A Relatively Sympathetic Figure
Any satisfaction on Blankfein's part would be well deserved at this point, given Hayward's performance. The Goldman Sachs chief executive came across as a relatively sympathetic figure by contrast. If embattled CEOs were graded on a curve, Blankfein just advanced a few letter grades, thanks to Hayward.
Blankfein seemed out of touch and unconsciously patronizing in his testimony and flurry of media appearances. The Wall Street powerhouse remains convinced that the average person -- or, what BP's Swedish chairman might call "small people" -- let alone members of Congress just don't have the intellectual capacity to grasp Goldman's business. Which it sees as "risk management" and not "gambling," for the record.
Making matters worse, as Goldman sees it, is that the bank doesn't really do retail. Unlike lower-brow competitors like JPMorgan (JPM) that operate banks on street corners for the public to see, Goldman's clients have been faceless, sophisticated institutions and the very wealthy. The bank, then, just has to do a better job of getting out there and letting the public see the real Goldman.
At Least He Tried to Look Interested
The stance explains Blankfein's constantly contorted face and near combative stance as he strained to understand what Congress was rambling about with regard to Americans being upset. But at least he strained.
Hayward, on the other hand, has demonstrated a casual aloofness on so many occasions that it's hard not to get offended. Beyond Thursday's testimony, there was the much remarked-upon grin on his face as he stepped out of a White House meeting this week. The list of thoughtless comments is so long that it's tough to argue they were merely taken out of context.
And then there is the firm's seemingly generous motto in taking responsibility for the crisis: We'll make it right.
How is that even a possibility given the irreversible damage done by the spill?
Good at Corporate Politics, Not Public Relations
Public anger is rising amid an economic recovery that has failed to provide meaningful job gains even as it puts record amounts of cash into company coffers. In this environment, a company's public image will move beyond a soft, fuzzy issue to one that directly affects the regulatory environment and corporate bottom line.

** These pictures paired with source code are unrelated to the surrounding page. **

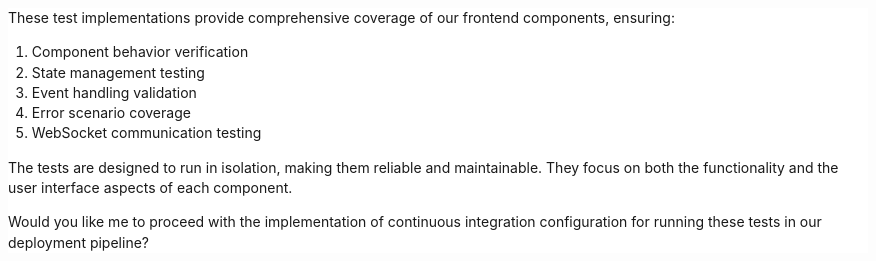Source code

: These test implementations provide comprehensive coverage of our frontend components, ensuring:

1. Component behavior verification
2. State management testing
3. Event handling validation
4. Error scenario coverage
5. WebSocket communication testing

The tests are designed to run in isolation, making them reliable and maintainable. They focus on both the functionality and the user interface aspects of each component.

Would you like me to proceed with the implementation of continuous integration configuration for running these tests in our deployment pipeline?

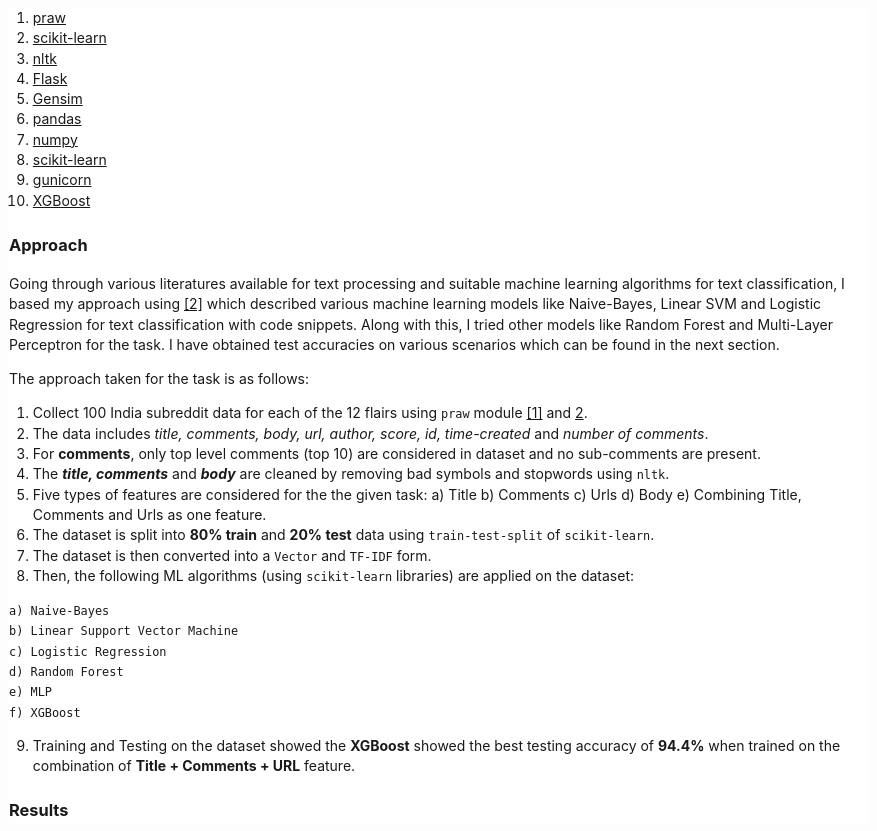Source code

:   1. [praw](https://praw.readthedocs.io/en/latest/)
  2. [scikit-learn](https://scikit-learn.org/)
  3. [nltk](https://www.nltk.org/)
  4. [Flask](https://palletsprojects.com/p/flask/)
  5. [Gensim](https://radimrehurek.com/gensim/)
  6. [pandas](https://pandas.pydata.org/)
  7. [numpy](http://www.numpy.org/)
  8. [scikit-learn](https://scikit-learn.org/stable/index.html)
  9. [gunicorn](https://gunicorn.org/)
  10. [XGBoost](https://xgboost.readthedocs.io/en/latest/)
  
### Approach

Going through various literatures available for text processing and suitable machine learning algorithms for text classification, I based my approach using [[2]](https://towardsdatascience.com/multi-class-text-classification-model-comparison-and-selection-5eb066197568) which described various machine learning models like Naive-Bayes, Linear SVM and Logistic Regression for text classification with code snippets. Along with this, I tried other models like Random Forest and Multi-Layer Perceptron for the task. I have obtained test accuracies on various scenarios which can be found in the next section.

The approach taken for the task is as follows:

  1. Collect 100 India subreddit data for each of the 12 flairs using `praw` module [[1]](http://www.storybench.org/how-to-scrape-reddit-with-python/) and [2](http://machineloveus.com/mining-reddit-data-or-links-to-33-python-cheat-sheets/).
  2. The data includes *title, comments, body, url, author, score, id, time-created* and *number of comments*.
  3. For **comments**, only top level comments (top 10) are considered in dataset and no sub-comments are present.
  4. The ***title, comments*** and ***body*** are cleaned by removing bad symbols and stopwords using `nltk`.
  5. Five types of features are considered for the the given task: 
    a) Title
    b) Comments
    c) Urls
    d) Body
    e) Combining Title, Comments and Urls as one feature.
  6. The dataset is split into **80% train** and **20% test** data using `train-test-split` of `scikit-learn`.
  7. The dataset is then converted into a `Vector` and `TF-IDF` form.
  8. Then, the following ML algorithms (using `scikit-learn` libraries) are applied on the dataset:
    
    a) Naive-Bayes
    b) Linear Support Vector Machine
    c) Logistic Regression
    d) Random Forest
    e) MLP
    f) XGBoost
   9. Training and Testing on the dataset showed the **XGBoost** showed the best testing accuracy of **94.4%** when trained on the combination of **Title + Comments + URL** feature.
  
### Results
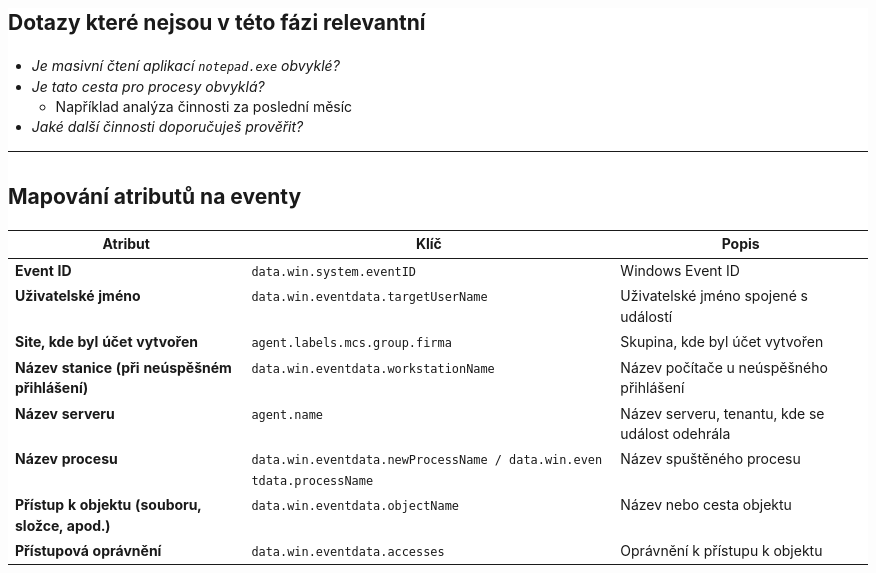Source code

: 
## Dotazy které nejsou v této fázi relevantní
- *Je masivní čtení aplikací `notepad.exe` obvyklé?*  
- *Je tato cesta pro procesy obvyklá?*  
  - Například analýza činnosti za poslední měsíc
- *Jaké další činnosti doporučuješ prověřit?*  



---



## Mapování atributů na eventy

<table>
  <thead>
    <tr>
      <th>Atribut</th>
      <th>Klíč</th>
      <th>Popis</th>
    </tr>
  </thead>
  <tbody>
    <tr>
      <td><strong>Event ID</strong></td>
      <td><code>data.win.system.eventID</code></td>
      <td>Windows Event ID</td>
    </tr>
    <tr>
      <td><strong>Uživatelské jméno</strong></td>
      <td><code>data.win.eventdata.targetUserName</code></td>
      <td>Uživatelské jméno spojené s událostí</td>
    </tr>
    <tr>
      <td><strong>Site, kde byl účet vytvořen</strong></td>
      <td><code>agent.labels.mcs.group.firma</code></td>
      <td>Skupina, kde byl účet vytvořen</td>
    </tr>
    <tr>
      <td><strong>Název stanice (při neúspěšném přihlášení)</strong></td>
      <td><code>data.win.eventdata.workstationName</code></td>
      <td>Název počítače u neúspěšného přihlášení</td>
    </tr>
    <tr>
      <td><strong>Název serveru</strong></td>
      <td><code>agent.name</code></td>
      <td>Název serveru, tenantu, kde se událost odehrála</td>
    </tr>
    <tr>
      <td><strong>Název procesu</strong></td>
      <td><code>data.win.eventdata.newProcessName / data.win.eventdata.processName</code></td>
      <td>Název spuštěného procesu</td>
    </tr>
    <tr>
      <td><strong>Přístup k objektu (souboru, složce, apod.)</strong></td>
      <td><code>data.win.eventdata.objectName</code></td>
      <td>Název nebo cesta objektu</td>
    </tr>
    <tr>
      <td><strong>Přístupová oprávnění</strong></td>
      <td><code>data.win.eventdata.accesses</code></td>
      <td>Oprávnění k přístupu k objektu</td>
    </tr>
    <tr>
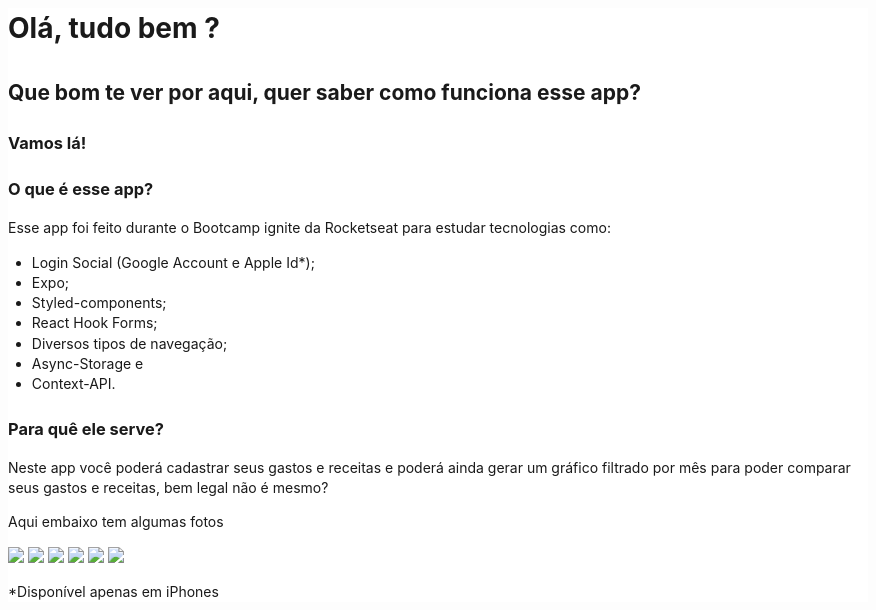 # Olá, tudo bem ? 

## Que bom te ver por aqui, quer saber como funciona esse app?

### Vamos lá!

### O que é esse app?

Esse app foi feito durante o Bootcamp ignite da Rocketseat para estudar tecnologias como:
* Login Social (Google Account e Apple Id*);
* Expo;
* Styled-components;
* React Hook Forms;
* Diversos tipos de navegação;
* Async-Storage e
* Context-API.

### Para quê ele serve?
Neste app você poderá cadastrar seus gastos e receitas e poderá ainda gerar um gráfico filtrado por mês para poder comparar seus gastos e receitas, bem legal não é mesmo?

Aqui embaixo tem algumas fotos<br /> 

<div style={width:100%}>

<img src ="https://user-images.githubusercontent.com/57304383/155257672-fa1e7cc7-7cca-46c0-875c-3e06a3c89005.jpeg" height="600" />
<img src ="https://user-images.githubusercontent.com/57304383/155257687-50fc79a6-1edd-4c77-97e5-309f8483d185.jpeg" height="600" />
<img src ="https://user-images.githubusercontent.com/57304383/155257694-943133c6-2169-4657-b2d0-2a60266b18fd.jpeg" height="600" />
<img src ="https://user-images.githubusercontent.com/57304383/155257709-6df9ded4-bc7b-4f9b-8dc7-d63bca0dc48a.jpeg" height="600" />
<img src ="https://user-images.githubusercontent.com/57304383/155257706-e17cf956-931d-49f2-a3c5-6d090b562fdc.jpeg" height="600" />
<img src ="https://user-images.githubusercontent.com/57304383/155257712-2510f6e1-4c6b-4504-b589-9aac00abc6c6.jpeg" height="600" />
</div>

*Disponível apenas em iPhones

Both Blankfein and Hayward are consumate corporate insiders who rose through the ranks by tying their fortunes to their predecessors. Blankfein was the second-in-command to former Goldman head and then-U.S. Treasury Secretary Hank Paulson. Hayward, meanwhile, followed mentor John Browne, who resigned in 2007.
They got their jobs, in other words, because of their ability to play second fiddle and deal with corporate politics rather than dealing charismatically with those outside the firm. But Hayward still makes Blankfein shine by contrast.